Scaling has a ceiling. The template system is intentionally simple. A site with complex layouts — per-section templates, nested partials, dynamic data sources — would outgrow this quickly. At that point, reaching for Eleventy or Astro makes sense.

No incremental builds. Every build rebuilds everything. For hundreds of posts this is still fast, but it won't scale to tens of thousands.

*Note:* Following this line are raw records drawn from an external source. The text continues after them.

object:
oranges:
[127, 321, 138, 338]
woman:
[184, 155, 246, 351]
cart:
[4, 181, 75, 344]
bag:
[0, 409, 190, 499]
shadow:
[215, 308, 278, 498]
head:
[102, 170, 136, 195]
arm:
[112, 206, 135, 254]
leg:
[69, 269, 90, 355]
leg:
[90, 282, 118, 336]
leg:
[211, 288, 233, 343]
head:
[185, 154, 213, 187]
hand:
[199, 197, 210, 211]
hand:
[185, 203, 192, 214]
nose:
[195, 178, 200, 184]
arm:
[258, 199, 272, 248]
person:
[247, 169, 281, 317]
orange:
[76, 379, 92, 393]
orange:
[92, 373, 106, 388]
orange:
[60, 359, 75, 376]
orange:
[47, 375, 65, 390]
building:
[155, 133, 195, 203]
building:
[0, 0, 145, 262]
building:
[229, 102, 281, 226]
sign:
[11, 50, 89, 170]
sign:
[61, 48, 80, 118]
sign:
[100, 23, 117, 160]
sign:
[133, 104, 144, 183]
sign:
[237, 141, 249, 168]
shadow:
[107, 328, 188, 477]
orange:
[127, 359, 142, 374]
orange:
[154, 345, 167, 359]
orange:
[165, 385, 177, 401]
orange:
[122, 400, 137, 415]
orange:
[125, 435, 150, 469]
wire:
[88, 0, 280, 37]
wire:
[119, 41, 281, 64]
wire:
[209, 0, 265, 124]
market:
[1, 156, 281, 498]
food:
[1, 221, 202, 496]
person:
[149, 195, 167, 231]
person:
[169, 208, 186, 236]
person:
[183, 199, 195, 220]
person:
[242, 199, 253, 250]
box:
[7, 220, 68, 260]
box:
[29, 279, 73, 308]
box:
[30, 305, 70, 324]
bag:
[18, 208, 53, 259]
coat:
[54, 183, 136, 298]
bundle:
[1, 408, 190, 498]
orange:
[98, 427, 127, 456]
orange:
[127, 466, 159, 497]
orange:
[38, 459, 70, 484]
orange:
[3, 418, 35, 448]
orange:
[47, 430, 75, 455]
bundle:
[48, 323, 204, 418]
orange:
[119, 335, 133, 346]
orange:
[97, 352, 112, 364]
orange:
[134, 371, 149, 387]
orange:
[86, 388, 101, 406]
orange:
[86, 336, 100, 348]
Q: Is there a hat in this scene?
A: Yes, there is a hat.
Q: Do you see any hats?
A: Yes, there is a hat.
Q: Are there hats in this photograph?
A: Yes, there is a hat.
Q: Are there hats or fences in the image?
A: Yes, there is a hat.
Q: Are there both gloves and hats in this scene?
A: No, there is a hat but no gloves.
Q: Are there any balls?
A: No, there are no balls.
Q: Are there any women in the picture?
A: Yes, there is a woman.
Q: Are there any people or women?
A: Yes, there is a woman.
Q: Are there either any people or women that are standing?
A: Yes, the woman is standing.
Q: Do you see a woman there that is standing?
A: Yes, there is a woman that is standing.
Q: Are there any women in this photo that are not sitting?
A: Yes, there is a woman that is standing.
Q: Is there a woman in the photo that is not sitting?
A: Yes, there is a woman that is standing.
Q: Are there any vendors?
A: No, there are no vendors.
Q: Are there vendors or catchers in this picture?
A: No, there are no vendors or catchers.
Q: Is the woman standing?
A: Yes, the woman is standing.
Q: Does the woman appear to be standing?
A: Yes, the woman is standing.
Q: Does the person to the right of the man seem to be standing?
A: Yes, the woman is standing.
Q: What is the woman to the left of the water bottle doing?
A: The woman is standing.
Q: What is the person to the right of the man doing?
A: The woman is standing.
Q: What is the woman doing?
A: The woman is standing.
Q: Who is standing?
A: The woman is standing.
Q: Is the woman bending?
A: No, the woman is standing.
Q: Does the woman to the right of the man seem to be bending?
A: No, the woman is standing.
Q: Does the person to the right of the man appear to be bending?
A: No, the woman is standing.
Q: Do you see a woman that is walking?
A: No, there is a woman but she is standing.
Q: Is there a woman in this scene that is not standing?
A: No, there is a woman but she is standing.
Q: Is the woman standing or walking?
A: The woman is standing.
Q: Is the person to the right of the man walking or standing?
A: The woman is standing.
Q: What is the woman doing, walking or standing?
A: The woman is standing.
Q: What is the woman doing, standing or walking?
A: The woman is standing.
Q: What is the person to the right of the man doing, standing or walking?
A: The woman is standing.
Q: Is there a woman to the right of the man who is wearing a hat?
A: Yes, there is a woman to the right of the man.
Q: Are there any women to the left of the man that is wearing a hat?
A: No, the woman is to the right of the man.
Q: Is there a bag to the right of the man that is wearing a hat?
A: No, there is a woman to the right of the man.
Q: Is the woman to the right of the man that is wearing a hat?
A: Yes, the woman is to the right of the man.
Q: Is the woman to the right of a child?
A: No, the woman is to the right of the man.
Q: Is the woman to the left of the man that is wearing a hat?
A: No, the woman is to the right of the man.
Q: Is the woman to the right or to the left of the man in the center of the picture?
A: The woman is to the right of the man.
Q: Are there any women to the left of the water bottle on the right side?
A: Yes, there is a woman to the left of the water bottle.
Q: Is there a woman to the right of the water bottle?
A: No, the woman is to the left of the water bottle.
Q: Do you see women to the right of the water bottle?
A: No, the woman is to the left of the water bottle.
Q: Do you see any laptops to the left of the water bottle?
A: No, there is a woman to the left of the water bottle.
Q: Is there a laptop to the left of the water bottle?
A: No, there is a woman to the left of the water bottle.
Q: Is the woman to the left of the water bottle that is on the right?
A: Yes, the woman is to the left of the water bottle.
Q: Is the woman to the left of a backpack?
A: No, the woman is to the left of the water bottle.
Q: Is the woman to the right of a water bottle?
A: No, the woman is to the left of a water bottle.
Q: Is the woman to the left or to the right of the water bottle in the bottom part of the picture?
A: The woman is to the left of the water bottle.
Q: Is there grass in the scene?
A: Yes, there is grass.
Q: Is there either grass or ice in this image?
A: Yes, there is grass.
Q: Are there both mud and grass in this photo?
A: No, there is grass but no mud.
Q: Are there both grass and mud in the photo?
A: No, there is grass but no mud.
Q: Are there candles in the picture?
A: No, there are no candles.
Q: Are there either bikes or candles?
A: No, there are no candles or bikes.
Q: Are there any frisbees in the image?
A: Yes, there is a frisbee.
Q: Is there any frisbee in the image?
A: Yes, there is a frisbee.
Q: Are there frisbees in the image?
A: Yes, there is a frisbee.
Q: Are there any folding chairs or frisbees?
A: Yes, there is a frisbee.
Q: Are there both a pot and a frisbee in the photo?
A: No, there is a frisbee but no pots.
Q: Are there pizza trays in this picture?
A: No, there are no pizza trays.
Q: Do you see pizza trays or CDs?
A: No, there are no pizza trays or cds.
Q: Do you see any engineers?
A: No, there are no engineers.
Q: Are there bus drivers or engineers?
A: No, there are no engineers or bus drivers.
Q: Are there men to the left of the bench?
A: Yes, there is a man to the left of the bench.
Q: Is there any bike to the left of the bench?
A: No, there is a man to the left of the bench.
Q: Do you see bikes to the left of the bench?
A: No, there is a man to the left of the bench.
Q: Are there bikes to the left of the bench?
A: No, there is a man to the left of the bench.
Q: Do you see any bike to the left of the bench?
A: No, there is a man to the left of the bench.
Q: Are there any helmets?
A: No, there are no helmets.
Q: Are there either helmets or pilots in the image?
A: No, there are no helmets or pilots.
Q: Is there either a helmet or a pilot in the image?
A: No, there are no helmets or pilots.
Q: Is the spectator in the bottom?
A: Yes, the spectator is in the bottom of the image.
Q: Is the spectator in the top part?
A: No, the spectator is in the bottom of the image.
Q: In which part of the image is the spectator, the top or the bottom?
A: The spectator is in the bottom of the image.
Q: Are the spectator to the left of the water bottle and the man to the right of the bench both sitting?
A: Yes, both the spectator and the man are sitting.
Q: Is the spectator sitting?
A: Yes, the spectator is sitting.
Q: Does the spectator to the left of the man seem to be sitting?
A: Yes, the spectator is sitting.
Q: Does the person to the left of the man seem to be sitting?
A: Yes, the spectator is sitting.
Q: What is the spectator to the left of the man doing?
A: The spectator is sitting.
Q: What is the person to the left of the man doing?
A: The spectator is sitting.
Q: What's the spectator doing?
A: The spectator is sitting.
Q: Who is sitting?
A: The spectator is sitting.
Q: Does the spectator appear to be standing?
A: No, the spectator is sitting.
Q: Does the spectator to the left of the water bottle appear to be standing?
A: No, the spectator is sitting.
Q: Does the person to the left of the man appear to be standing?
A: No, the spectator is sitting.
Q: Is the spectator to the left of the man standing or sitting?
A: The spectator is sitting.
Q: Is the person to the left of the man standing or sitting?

You maintain it. Dependencies get outdated. Marked will have a breaking change eventually. You're responsible for keeping things working.

What was built

Beyond the basic post-to-HTML pipeline, the blog has:

  • Tag index pages at /tags/tag/ listing all posts with that tag
  • Prev/Next navigation between posts
  • RSS feed at /feed.xml for feed readers
  • Sitemap at /sitemap.xml for search engines
  • Open Graph meta tags for link previews on social platforms
  • Reading time estimates calculated from word count
  • Dark/light mode toggle with prefers-color-scheme as the default, persisted in localStorage
  • Scroll progress bar on post pages
  • Copy buttons on code blocks
  • Draft support — add draft: true to frontmatter to exclude a post from builds
  • Live reload dev server that rebuilds on file changes and reloads the browser via Server-Sent Events

All of this fits in one build script, one template, one CSS file, and one dev server. The entire source — excluding node_modules — is a handful of files.

The verdict

For a personal tech blog, building your own is a reasonable choice. The scope is small enough that the custom code stays manageable, and you get exactly what you want without negotiating with a framework.

The moment your requirements grow beyond what fits in a few hundred lines, that calculus changes. But that's a good problem to have.